Menteri Pertahanan Australia, Richard Marles, menyebut kehadiran HMS Anson sebagai langkah bersejarah untuk meningkatkan kesiapan Australia dalam mengoperasikan kapal selam bertenaga nuklir. Sekitar 100 awak akan menjalani pelatihan dan pemeliharaan selama kedatangan kapal selam tersebut, yang dipersenjatai dengan torpedo dan rudal serang darat. Menurut Wakil Komisaris Tinggi Inggris untuk Australia, Brian Jones, latihan bersama ini memberikan kesempatan penting bagi Australia untuk memperluas pengalaman dalam pengoperasian kapal selam nuklir.
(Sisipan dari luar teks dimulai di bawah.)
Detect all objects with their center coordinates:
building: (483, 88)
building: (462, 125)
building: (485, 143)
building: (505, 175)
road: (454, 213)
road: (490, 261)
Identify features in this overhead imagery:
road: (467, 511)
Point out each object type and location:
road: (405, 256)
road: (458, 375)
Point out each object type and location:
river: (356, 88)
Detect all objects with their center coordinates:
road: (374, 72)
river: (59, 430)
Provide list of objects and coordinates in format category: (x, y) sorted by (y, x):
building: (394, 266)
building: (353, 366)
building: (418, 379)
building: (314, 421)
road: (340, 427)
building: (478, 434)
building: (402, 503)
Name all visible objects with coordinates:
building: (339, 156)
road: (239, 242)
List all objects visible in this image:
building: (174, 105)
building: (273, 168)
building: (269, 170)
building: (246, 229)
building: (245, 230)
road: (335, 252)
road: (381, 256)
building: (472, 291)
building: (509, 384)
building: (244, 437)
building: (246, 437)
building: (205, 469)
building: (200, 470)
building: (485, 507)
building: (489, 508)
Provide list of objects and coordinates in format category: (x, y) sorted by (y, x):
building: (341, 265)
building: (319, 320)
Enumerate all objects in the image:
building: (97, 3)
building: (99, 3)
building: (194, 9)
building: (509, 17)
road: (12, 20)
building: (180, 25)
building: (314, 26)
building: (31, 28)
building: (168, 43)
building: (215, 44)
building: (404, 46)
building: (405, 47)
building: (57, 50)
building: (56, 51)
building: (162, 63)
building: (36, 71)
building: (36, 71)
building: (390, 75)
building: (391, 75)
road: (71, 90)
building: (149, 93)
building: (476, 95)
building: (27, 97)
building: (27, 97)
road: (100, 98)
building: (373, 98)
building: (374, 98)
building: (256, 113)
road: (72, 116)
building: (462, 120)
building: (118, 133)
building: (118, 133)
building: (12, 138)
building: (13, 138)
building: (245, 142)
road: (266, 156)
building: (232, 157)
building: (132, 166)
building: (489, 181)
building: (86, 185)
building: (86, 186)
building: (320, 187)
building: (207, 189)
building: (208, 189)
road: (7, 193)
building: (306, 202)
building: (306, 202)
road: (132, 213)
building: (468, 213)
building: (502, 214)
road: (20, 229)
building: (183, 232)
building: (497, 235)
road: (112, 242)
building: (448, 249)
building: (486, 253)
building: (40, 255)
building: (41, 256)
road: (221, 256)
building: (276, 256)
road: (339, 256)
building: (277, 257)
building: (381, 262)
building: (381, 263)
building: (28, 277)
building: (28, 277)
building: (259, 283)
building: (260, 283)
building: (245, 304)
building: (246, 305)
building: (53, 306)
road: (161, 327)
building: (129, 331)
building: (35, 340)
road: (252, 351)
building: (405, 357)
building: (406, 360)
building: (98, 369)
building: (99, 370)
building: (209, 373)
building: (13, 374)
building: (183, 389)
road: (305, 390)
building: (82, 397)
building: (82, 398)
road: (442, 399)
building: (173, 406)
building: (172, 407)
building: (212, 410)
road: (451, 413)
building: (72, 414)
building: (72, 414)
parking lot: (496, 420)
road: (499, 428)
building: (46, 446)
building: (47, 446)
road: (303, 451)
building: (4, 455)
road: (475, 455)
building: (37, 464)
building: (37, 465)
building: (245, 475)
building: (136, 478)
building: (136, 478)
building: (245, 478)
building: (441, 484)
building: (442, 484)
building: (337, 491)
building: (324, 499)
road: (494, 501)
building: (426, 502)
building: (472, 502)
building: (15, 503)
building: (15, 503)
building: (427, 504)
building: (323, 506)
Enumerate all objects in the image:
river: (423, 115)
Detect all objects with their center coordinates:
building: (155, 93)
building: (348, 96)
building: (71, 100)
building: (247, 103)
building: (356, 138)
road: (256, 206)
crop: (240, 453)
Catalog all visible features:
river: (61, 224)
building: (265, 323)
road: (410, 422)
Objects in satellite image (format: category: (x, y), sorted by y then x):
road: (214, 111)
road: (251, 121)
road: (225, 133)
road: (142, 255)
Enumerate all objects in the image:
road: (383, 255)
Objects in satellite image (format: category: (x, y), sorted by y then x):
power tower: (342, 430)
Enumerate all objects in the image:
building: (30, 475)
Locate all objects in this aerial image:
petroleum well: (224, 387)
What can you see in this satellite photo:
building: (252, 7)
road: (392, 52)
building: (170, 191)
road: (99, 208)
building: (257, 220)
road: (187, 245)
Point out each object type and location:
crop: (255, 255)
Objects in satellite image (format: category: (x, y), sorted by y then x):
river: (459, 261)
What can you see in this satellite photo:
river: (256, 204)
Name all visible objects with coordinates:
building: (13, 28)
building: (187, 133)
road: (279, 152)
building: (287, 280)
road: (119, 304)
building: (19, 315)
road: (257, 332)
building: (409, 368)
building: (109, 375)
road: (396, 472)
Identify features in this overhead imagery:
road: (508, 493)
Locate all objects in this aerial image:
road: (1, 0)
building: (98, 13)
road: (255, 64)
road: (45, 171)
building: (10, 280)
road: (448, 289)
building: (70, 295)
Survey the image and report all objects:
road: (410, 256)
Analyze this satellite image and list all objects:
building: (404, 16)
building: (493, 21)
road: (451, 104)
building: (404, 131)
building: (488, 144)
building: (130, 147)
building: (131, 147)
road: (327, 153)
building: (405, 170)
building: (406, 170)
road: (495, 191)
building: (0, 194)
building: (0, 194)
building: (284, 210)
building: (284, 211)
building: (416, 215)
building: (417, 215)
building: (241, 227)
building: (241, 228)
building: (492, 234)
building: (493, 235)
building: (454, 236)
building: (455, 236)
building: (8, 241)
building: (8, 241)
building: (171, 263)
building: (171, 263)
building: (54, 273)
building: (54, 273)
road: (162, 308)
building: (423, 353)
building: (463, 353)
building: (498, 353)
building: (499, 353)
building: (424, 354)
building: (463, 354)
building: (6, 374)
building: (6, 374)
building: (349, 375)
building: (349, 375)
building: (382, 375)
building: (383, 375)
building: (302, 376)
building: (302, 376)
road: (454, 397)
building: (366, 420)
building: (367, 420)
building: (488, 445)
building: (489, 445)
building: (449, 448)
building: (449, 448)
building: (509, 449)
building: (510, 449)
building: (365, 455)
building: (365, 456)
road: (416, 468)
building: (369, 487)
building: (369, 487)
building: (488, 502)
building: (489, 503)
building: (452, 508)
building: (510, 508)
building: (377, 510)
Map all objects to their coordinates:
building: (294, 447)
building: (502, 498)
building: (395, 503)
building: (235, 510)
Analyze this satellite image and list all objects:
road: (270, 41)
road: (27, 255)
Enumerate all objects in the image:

Kedua negara juga dijadwalkan untuk melaksanakan uji coba program AUKUS Pilar 2 selama HMS Anson beroperasi di perairan Australia. Program ini merupakan bagian dari perjanjian trilateral yang di tanda tangani pada tahun 2021, di mana Australia diharapkan untuk mendapatkan delapan kapal selam bertenaga nuklir dalam dekade mendatang. Pengiriman kapal selam pertama diperkirakan akan dimulai pada tahun 2032.
Dalam pengumuman terbaru, pemerintah Australia juga mengalokasikan dana sebesar USD 21,2 miliar untuk membangun fasilitas galangan yang akan mendukung pembangunan kapal selam tersebut. Dengan adanya langkah-langkah ini, Australia berupaya memantapkan posisi strategisnya di kawasan, terutama dalam konteks keamanan maritim.